[Absolute pixel coordinate data]
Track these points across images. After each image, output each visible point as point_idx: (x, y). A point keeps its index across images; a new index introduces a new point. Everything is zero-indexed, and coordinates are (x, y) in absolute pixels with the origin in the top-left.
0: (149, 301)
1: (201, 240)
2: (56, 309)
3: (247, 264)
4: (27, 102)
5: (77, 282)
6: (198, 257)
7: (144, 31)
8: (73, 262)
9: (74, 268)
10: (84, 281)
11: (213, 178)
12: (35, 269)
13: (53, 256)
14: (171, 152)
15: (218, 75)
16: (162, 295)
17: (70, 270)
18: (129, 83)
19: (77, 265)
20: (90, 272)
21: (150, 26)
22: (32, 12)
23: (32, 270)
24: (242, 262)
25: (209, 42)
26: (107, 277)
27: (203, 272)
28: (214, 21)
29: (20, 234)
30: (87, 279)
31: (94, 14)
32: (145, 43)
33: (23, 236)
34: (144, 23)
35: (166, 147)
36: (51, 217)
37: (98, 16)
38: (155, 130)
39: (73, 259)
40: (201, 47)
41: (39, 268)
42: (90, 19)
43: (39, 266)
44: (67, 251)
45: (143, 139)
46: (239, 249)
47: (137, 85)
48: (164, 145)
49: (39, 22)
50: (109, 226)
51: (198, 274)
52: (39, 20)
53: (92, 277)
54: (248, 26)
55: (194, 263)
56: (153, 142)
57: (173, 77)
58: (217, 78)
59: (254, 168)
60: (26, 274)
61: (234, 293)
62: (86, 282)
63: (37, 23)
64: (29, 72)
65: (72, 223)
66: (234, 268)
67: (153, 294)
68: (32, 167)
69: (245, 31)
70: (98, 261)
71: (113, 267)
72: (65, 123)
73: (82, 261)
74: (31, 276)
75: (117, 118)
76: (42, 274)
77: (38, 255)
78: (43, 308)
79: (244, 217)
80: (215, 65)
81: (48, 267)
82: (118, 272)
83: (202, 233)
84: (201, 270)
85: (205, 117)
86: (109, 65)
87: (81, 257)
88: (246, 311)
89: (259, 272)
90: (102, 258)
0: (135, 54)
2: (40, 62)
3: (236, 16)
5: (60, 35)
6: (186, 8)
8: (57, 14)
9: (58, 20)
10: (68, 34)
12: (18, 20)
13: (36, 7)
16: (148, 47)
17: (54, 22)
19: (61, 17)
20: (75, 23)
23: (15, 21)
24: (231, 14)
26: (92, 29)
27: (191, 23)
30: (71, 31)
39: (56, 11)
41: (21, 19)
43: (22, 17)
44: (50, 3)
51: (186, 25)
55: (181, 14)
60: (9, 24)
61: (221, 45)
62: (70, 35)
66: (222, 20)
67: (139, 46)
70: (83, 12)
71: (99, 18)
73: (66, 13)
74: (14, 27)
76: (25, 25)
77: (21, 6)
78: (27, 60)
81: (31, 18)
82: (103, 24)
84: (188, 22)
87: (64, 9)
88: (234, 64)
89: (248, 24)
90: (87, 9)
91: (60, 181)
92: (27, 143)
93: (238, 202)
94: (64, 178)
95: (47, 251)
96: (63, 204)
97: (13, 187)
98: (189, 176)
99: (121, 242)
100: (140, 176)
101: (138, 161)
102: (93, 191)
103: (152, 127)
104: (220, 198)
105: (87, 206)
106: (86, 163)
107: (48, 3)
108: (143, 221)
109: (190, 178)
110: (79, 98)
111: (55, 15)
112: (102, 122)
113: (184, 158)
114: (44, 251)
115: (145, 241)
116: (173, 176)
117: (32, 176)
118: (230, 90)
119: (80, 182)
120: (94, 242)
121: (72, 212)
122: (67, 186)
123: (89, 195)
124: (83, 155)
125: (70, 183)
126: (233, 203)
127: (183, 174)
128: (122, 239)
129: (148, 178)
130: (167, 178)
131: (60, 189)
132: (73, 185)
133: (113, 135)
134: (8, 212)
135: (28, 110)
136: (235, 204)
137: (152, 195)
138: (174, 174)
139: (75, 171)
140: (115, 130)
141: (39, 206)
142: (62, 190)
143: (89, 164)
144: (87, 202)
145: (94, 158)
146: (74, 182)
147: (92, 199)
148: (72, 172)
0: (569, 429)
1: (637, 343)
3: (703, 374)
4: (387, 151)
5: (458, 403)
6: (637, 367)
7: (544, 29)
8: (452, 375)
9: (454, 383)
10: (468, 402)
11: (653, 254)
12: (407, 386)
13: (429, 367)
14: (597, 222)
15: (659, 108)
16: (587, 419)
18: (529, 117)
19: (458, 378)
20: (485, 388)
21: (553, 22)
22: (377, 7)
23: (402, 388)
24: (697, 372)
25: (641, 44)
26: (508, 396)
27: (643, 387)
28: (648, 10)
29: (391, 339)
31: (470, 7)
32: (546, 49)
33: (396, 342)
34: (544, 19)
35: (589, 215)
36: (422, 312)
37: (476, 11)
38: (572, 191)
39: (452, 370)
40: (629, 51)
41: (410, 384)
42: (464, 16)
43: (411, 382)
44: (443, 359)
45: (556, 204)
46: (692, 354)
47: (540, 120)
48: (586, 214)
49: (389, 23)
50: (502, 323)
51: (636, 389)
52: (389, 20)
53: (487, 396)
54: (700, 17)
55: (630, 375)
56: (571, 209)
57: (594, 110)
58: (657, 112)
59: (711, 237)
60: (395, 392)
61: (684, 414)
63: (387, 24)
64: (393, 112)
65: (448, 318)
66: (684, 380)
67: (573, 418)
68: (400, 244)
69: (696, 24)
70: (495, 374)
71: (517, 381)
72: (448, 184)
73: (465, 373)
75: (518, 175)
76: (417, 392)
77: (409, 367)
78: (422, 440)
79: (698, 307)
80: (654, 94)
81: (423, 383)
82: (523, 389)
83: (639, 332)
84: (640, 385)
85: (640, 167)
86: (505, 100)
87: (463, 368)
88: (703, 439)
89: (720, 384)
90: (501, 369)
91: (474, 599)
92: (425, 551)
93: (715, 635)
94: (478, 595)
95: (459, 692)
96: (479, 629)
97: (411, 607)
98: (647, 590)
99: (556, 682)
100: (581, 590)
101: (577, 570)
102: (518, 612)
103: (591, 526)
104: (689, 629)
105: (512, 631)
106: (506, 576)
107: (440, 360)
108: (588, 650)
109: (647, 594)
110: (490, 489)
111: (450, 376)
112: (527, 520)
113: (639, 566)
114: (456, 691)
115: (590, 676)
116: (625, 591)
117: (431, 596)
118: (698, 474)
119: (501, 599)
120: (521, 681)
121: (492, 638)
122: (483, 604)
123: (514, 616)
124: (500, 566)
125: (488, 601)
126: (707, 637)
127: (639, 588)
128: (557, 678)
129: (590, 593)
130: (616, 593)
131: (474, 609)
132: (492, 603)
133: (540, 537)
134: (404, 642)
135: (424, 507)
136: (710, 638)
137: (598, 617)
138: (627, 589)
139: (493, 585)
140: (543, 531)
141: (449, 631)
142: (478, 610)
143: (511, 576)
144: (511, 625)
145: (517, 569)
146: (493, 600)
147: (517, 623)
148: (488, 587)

* Work order
Print the data verbatim, starting with its first line and ending with the line that contains "90: (87, 9)", inclusive.

* Task result
Track these points across images. After each image, output each visible point as point_idx: (x, y). A point keeps its index across images; a new index introduces a new point. Everything is zero-indexed, and coordinates are (x, y) in absolute pixels with the origin in the top-left.
0: (149, 301)
1: (201, 240)
2: (56, 309)
3: (247, 264)
4: (27, 102)
5: (77, 282)
6: (198, 257)
7: (144, 31)
8: (73, 262)
9: (74, 268)
10: (84, 281)
11: (213, 178)
12: (35, 269)
13: (53, 256)
14: (171, 152)
15: (218, 75)
16: (162, 295)
17: (70, 270)
18: (129, 83)
19: (77, 265)
20: (90, 272)
21: (150, 26)
22: (32, 12)
23: (32, 270)
24: (242, 262)
25: (209, 42)
26: (107, 277)
27: (203, 272)
28: (214, 21)
29: (20, 234)
30: (87, 279)
31: (94, 14)
32: (145, 43)
33: (23, 236)
34: (144, 23)
35: (166, 147)
36: (51, 217)
37: (98, 16)
38: (155, 130)
39: (73, 259)
40: (201, 47)
41: (39, 268)
42: (90, 19)
43: (39, 266)
44: (67, 251)
45: (143, 139)
46: (239, 249)
47: (137, 85)
48: (164, 145)
49: (39, 22)
50: (109, 226)
51: (198, 274)
52: (39, 20)
53: (92, 277)
54: (248, 26)
55: (194, 263)
56: (153, 142)
57: (173, 77)
58: (217, 78)
59: (254, 168)
60: (26, 274)
61: (234, 293)
62: (86, 282)
63: (37, 23)
64: (29, 72)
65: (72, 223)
66: (234, 268)
67: (153, 294)
68: (32, 167)
69: (245, 31)
70: (98, 261)
71: (113, 267)
72: (65, 123)
73: (82, 261)
74: (31, 276)
75: (117, 118)
76: (42, 274)
77: (38, 255)
78: (43, 308)
79: (244, 217)
80: (215, 65)
81: (48, 267)
82: (118, 272)
83: (202, 233)
84: (201, 270)
85: (205, 117)
86: (109, 65)
87: (81, 257)
88: (246, 311)
89: (259, 272)
90: (102, 258)
0: (135, 54)
2: (40, 62)
3: (236, 16)
5: (60, 35)
6: (186, 8)
8: (57, 14)
9: (58, 20)
10: (68, 34)
12: (18, 20)
13: (36, 7)
16: (148, 47)
17: (54, 22)
19: (61, 17)
20: (75, 23)
23: (15, 21)
24: (231, 14)
26: (92, 29)
27: (191, 23)
30: (71, 31)
39: (56, 11)
41: (21, 19)
43: (22, 17)
44: (50, 3)
51: (186, 25)
55: (181, 14)
60: (9, 24)
61: (221, 45)
62: (70, 35)
66: (222, 20)
67: (139, 46)
70: (83, 12)
71: (99, 18)
73: (66, 13)
74: (14, 27)
76: (25, 25)
77: (21, 6)
78: (27, 60)
81: (31, 18)
82: (103, 24)
84: (188, 22)
87: (64, 9)
88: (234, 64)
89: (248, 24)
90: (87, 9)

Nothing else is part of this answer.